In 2012, the ties strengthened further with the two countries increasing their nuclear cooperation with each other, and in 2013 they signed a civil nuclear deal, the Canada-India Nuclear Cooperation Agreement (NCA). This positive development was crucial for a uranium-starved country like India since New Delhi would now receive uranium from one of the largest producers in the world.

Prime Minister Modi’s recent visit to Canada is a step further to strengthening this nuclear cooperation, which started in 2010 and is a continuation of the civil nuclear deal signed in 2013. During the visit, the Canadians agreed to provide India with 3,000 metric tons of uranium for five years under IAEA safeguards, to power her atomic reactors, and this deal was signed between Cameco Company and the Department of Atomic Energy (DAE). This makes Canada the third largest supplier of uranium to India after Russia and Kazakhstan.

As Modi moves ahead with his clean energy agenda, nuclear energy remains a crucial issue under his leadership. New Delhi in 2014 also ratified the Additional Protocol of the IAEA, which in return has resulted in increased nuclear cooperation with foreign countries, including Canada.

India has already ratified the Additional Protocol, which increases the transparency of the nuclear energy program. Along with the NCA, India and Canada also signed the Administrative Arrangement in 2012, which allows Canadian firms to export and import controlled nuclear materials, equipment and technology to and from India to nuclear facilities which are already subject to International Atomic Energy Agency (IAEA) safeguards. In addition to this, the Nuclear Safety and Control Act and the Export and Import Permits Act in Canada also control the export and import of nuclear materials, thereby alleviating concerns that any nuclear cooperation could lead to nuclear weapons development by India.

India has several opportunities, which it can exploit from this cooperation. Following the Fukushima crisis, nuclear safety and regulation has become a crucial issue for every country, and so India will seek to cooperate with Canada on this issue. Canada and India also wish to cooperate on the application of radioisotopes for “societal benefits”.  As New Delhi is working on the security of its nuclear power plants and also on nuclear proliferation resistant technologies, Canada could be a vital partner to cooperate with. The two nations are also trying to exploit opportunities to set up an India Nuclear Insurance Pool[1] which is a “risk transfer mechanism” that would enable the suppliers to “seek insurance to cover the risk of invocation of recourse” against the suppliers. This insurance would enable India to address the concerns of suppliers regarding the Civil Liability for Nuclear Damage.

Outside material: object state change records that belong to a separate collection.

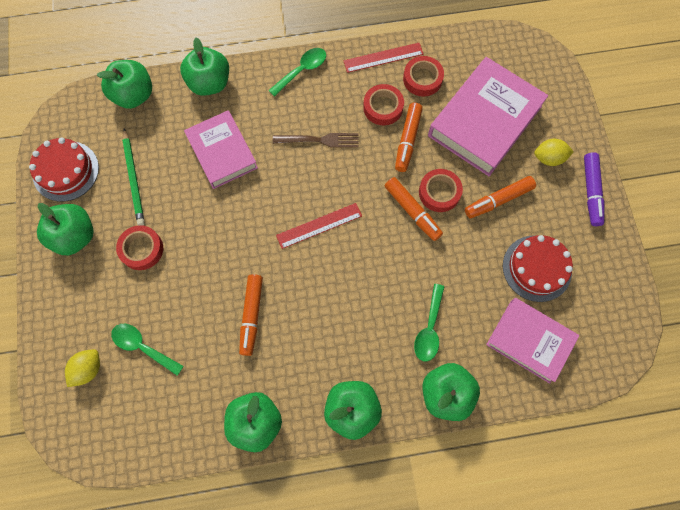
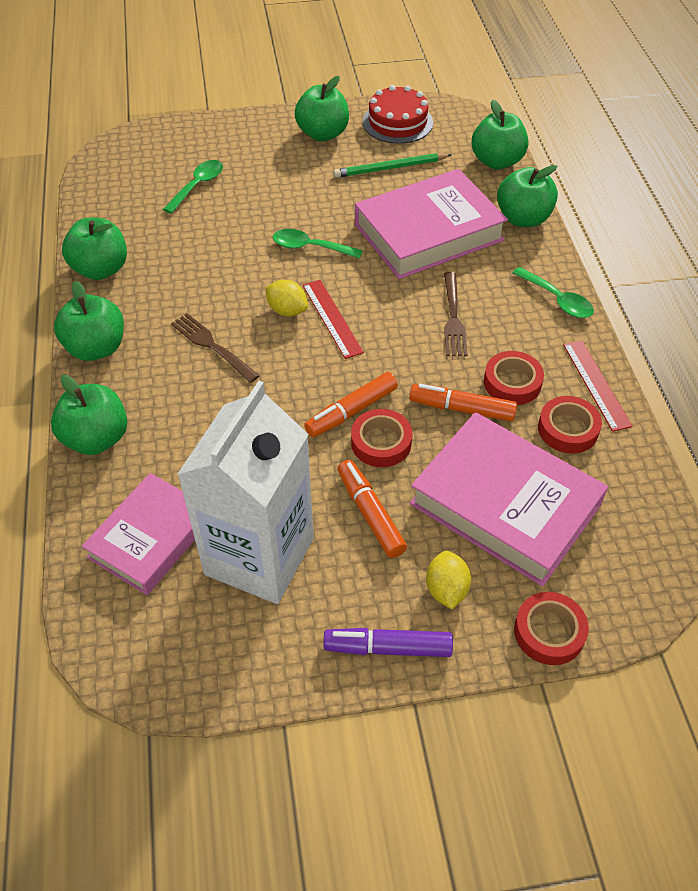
camera: 90 degrees right, 20 degrees down
yellow lemon [65,349,100,387] -> yellow lemon moved to [265,280,308,316]
red tape [116,225,163,270] -> red tape moved to [514,592,589,665]
pink book [184,110,258,189] -> pink book [355,169,508,279], size x1.53
orange marker [239,274,263,356] -> none
green spoon [414,284,445,362] -> green spoon moved to [273,229,363,259]
red cake [503,235,573,302] -> white carton [177,381,314,604]
none -> brown fork [171,313,260,383]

They are also expected to cooperate on Indian Pressurized Heavy Water Reactors (PWHR), the bedrock of India’s nuclear program, based on the CANDU reactor to increase its capacity, which would be for both mutual benefit and global nuclear energy needs. Also the uranium supply would increase the capacity of these reactors further. India’s energy production at present is very low at under 3% at 6,000 megawatts (MW), while it expects 45,000MW of nuclear capacity by 2032.[2]

This nuclear deal could be a beginning of new enhanced bilateral relations between India and Canada with a “new level of mutual trust.” This is because the cooperation is not just confined to nuclear cooperation. Nuclear cooperation in fact, forms the backdrop behind cooperation in other fields, including combating terrorism, defense and security cooperation, cyber security and education and development related cooperation.

This new relationship will open new avenues in nuclear cooperation between the two countries, and should not be viewed as a deal which could lead to nuclear proliferation. Rather, it could open new areas of technological cooperation between India and Canada in nuclear non-proliferation issues by exchanging technological know-how on proliferation resistant technologies.

Debalina Ghoshal is a Research Associate at the Delhi Policy Group, Delhi.